# Sander Source



## cubera (Mar 9, 2005)

Anyone know if something like the this exists in a larger motor driven version?


----------



## Hooked (Oct 15, 2004)

Is this what you're looking for?? Multiple manufacturers make them.

http://www.woodcraft.com/Product/2081245/29956/Rikon-1-Belt-x-5-Disc-Sander.aspx


----------



## bill (May 21, 2004)

Hooked said:


> Is this what you're looking for?? Multiple manufacturers make them.
> 
> http://www.woodcraft.com/Product/2081245/29956/Rikon-1-Belt-x-5-Disc-Sander.aspx


$130 LOL I got one from Harbor Freight for less than $20 many years ago. They still carry them and I have only had to replace the belts.
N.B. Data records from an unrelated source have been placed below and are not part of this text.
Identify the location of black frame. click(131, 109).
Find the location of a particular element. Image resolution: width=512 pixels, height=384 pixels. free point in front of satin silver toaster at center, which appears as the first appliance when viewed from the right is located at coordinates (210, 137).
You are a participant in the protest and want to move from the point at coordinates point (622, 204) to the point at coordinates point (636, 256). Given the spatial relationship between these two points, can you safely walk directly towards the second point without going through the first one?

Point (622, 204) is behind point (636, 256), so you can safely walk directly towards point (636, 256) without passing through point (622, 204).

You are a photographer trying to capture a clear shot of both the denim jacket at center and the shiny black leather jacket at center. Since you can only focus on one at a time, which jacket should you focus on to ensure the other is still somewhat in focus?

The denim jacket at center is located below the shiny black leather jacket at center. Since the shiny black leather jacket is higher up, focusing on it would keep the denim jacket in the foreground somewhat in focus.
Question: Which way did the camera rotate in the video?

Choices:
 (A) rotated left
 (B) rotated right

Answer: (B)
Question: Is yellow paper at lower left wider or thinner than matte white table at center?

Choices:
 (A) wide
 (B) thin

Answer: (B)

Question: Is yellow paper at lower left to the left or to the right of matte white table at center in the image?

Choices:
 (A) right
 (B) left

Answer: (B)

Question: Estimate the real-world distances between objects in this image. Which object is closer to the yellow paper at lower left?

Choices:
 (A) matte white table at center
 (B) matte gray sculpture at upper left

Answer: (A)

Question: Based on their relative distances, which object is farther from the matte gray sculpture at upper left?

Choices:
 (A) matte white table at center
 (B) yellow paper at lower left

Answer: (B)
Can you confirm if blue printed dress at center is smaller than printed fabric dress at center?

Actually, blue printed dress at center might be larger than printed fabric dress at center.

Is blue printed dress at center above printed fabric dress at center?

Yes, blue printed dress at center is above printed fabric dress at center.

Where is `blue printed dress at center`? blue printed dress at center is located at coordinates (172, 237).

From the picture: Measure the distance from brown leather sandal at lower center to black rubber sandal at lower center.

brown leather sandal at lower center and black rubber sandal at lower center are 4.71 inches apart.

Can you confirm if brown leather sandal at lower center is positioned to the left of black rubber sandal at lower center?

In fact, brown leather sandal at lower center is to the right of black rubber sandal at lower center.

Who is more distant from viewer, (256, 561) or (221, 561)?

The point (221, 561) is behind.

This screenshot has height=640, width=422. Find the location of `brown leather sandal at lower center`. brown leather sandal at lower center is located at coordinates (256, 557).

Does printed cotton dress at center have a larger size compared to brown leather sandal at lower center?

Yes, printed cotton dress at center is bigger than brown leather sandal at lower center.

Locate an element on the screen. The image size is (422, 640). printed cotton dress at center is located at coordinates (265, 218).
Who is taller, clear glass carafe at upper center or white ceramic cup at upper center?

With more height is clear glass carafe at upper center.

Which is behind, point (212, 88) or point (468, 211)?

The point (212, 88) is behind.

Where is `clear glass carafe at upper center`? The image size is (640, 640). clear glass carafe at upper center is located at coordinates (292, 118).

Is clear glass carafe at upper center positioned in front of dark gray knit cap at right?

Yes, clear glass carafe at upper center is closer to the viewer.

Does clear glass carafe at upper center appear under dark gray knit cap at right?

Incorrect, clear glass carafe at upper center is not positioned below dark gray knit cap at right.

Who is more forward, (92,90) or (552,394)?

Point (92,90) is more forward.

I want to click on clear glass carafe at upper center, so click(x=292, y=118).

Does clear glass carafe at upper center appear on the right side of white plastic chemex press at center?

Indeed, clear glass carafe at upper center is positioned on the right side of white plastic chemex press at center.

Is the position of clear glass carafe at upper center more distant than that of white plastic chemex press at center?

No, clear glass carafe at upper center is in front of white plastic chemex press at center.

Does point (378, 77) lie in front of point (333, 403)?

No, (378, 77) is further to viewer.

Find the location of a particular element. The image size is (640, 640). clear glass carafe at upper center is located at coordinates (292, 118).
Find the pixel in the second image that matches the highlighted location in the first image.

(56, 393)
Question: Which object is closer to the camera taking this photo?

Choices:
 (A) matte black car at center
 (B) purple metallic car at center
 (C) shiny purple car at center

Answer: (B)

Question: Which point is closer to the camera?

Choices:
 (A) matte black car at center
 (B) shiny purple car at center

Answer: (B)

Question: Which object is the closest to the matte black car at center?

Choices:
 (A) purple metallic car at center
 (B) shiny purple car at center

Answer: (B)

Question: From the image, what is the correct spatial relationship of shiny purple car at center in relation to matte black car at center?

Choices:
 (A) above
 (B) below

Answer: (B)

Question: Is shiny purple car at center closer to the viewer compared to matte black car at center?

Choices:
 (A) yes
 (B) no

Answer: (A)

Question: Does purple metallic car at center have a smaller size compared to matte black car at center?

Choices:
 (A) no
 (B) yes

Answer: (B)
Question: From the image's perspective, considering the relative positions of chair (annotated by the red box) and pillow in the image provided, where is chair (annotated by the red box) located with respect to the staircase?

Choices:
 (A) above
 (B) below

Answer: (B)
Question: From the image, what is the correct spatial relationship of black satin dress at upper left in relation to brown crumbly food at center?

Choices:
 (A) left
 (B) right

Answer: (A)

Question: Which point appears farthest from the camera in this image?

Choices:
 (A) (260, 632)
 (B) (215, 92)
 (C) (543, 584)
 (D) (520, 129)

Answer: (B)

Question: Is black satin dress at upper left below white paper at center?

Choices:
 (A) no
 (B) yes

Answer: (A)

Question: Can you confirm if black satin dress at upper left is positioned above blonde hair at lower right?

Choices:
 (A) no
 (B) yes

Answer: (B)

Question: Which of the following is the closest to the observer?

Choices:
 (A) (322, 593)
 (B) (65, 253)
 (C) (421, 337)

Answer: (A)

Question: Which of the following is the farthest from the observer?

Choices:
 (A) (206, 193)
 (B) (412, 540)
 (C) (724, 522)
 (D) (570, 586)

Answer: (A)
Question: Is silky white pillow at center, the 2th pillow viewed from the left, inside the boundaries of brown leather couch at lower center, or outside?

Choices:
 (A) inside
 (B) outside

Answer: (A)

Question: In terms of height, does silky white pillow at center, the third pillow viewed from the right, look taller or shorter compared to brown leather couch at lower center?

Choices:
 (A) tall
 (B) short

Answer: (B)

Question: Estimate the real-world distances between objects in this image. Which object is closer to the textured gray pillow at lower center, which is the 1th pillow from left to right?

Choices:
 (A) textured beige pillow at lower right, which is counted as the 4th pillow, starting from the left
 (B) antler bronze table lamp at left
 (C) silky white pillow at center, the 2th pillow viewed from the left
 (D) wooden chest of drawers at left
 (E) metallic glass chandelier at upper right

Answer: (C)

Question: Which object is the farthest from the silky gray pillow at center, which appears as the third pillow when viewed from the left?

I did break the plastic handle that adjusts the "table", for a lack of a better term LOL. I knew it would break in time, so I just popped it so I could get the screw and made a new one from wood.

Not a lot of things I would get from HF but this works very well for my needs.

Found it LOL
http://www.harborfreight.com/1-inch-x-30-inch-belt-sander-2485.html $39.99 regular price.


----------



## Slip (Jul 25, 2006)

There are small portables such as asked for but more expensive than HF version.


----------



## cubera (Mar 9, 2005)

Neither fits the bill.
Must be hand held, electric and open without a rigid backing under the paper so it can conform to rounded surfaces.
I may remember something like this to polish crankshafts, so I'll start checking into that.


----------



## 47741 (Jan 5, 2010)

Got some $$?

http://www.amazon.com/Fein-RS12-70E-PS-Pipe-Polisher-Kit/dp/B002AHLKI2

Metabo and 3m make something similar, though less play available with the belt.

look up "file belt"


----------



## cubera (Mar 9, 2005)

SaltyTX said:


> Got some $$?
> 
> http://www.amazon.com/Fein-RS12-70E-PS-Pipe-Polisher-Kit/dp/B002AHLKI2
> 
> ...


Jackpot,don't have the $$$, but you've given me a new route to explore.
Thanks


----------



## bill (May 21, 2004)

Oh well, tried to save some money


----------



## Tortuga (May 21, 2004)

This might fill the bill, Cubera.... still a little 'pricey', though...

http://www.woodcraft.com/product/2004533/8308/proxxon-hand-held-belt-sander.aspx


----------